This module lets you use Jade easily on the browser in an AMD environment - like RequireJS.
It provides:
- a method to return an AMD wrapped Jade runtime.js
- a method to compile Jade templates to AMD wrapped functions
- connect middleware to serve the complied templates for development
- example of a build that puts files in the right place for something like RequireJS to bundle
- Jade version agnostic - it uses the Jade that you've npm installed.
npm install jade-amd
See the README.md
file in the example
folder. It contains a guided tour through all the moving parts.

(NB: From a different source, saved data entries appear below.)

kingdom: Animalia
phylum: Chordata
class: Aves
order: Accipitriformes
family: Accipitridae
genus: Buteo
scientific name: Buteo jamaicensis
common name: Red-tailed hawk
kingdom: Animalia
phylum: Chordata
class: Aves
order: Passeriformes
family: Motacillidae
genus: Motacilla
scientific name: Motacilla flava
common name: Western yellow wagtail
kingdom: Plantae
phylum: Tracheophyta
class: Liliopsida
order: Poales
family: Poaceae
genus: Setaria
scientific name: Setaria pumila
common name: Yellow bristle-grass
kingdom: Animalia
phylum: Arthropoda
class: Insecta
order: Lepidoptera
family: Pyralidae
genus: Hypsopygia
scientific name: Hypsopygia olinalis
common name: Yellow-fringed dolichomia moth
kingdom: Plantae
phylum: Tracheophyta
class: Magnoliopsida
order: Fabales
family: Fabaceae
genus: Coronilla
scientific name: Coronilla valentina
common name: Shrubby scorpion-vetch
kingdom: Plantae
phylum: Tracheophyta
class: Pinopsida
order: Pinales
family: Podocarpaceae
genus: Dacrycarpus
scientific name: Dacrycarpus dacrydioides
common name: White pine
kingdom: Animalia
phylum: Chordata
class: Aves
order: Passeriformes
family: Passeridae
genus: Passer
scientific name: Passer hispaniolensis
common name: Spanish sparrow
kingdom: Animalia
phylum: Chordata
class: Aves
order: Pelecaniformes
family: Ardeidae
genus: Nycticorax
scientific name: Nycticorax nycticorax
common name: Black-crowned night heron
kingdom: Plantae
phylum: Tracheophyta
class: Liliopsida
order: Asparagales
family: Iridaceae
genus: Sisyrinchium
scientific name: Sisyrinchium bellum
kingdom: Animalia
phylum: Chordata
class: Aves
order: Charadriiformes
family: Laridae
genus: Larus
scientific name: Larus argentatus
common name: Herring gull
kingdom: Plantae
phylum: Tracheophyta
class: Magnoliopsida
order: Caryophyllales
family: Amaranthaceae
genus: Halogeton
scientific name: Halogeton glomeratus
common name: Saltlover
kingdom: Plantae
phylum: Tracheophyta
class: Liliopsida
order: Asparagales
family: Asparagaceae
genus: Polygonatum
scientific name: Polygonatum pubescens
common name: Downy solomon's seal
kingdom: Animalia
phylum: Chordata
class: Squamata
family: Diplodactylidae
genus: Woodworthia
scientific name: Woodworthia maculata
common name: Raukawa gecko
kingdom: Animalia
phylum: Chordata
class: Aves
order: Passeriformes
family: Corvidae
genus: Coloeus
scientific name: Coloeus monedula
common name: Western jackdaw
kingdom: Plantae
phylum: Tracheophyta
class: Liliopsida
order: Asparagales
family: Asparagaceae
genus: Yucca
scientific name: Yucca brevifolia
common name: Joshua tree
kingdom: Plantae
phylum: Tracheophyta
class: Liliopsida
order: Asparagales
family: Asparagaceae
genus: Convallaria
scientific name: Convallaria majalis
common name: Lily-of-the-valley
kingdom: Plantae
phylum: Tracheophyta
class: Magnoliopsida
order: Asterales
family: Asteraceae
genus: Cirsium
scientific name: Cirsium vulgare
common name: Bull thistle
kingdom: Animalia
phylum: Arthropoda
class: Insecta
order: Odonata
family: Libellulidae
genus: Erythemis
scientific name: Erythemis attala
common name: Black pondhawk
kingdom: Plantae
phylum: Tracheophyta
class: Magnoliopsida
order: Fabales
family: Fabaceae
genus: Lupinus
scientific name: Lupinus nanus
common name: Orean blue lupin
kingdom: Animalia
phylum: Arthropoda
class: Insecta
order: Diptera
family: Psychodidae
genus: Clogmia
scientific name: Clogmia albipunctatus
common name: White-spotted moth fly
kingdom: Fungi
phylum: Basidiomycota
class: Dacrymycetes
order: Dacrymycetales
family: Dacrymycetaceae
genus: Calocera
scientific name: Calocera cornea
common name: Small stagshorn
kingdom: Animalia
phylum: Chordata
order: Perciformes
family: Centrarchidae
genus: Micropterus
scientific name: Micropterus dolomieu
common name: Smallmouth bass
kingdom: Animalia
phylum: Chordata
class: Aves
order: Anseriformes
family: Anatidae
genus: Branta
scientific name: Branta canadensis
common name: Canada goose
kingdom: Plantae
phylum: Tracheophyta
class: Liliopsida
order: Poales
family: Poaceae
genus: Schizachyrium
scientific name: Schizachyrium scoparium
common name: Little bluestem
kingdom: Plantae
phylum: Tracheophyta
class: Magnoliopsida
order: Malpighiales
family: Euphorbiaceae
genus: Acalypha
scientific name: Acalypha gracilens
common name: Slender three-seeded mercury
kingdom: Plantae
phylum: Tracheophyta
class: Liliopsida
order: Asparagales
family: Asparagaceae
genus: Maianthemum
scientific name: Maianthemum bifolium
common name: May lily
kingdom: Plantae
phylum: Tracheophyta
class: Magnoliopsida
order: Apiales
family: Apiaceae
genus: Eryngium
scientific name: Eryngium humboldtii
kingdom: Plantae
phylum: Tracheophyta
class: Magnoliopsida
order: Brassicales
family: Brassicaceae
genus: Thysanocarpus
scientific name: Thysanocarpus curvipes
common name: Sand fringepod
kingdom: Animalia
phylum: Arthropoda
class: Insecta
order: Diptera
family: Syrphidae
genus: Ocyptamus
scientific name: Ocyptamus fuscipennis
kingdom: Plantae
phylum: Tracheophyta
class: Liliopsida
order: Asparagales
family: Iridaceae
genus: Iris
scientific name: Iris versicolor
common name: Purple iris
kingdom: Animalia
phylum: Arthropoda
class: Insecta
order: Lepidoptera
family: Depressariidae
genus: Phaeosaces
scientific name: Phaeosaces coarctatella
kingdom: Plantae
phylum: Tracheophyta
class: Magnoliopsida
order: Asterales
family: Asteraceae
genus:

These are the interesting bits:
The middleware is there for when you are developing. It intercepts requests for template js and compiles and serves the templates directly. This means that you don't need to make any changes to the browser-side code.
var jadeAmd = require('jade-amd');
app.use( '/js/templates/', jadeAmd.jadeAmdMiddleware({}) );
Jade ships with a runtime.js
that lets you run precompiled templates on the client with out requiring the whole of the Jade templating system. Before Jade v0.31.0
this script needs to be wrapped to work with AMD loaders such as RequireJS. The following command wraps the runtime if needed, otherwise just passes it through unchanged.
# wrap Jade's runtime.js in AMD semantics
jade-amd --runtime > public/js/jadeRuntime.js
Goes through all the .jade
files and compiles them to JavaScript, and then wraps them for AMD loaders. See the README.md
and Makefile
in the example
folder for more details on how to integrate into your project.
# compile and wrap you templates
jade-amd --from views/ --to public/js/templates
Assuming that you have used RequireJS your browser JavaScript will now look something like this:
require([ 'templates/person' ], function(personTemplate) {
var rendered_content = personTemplate({ name: 'Joe Bloggs' });
});
And you can use exactly the same template on the server side!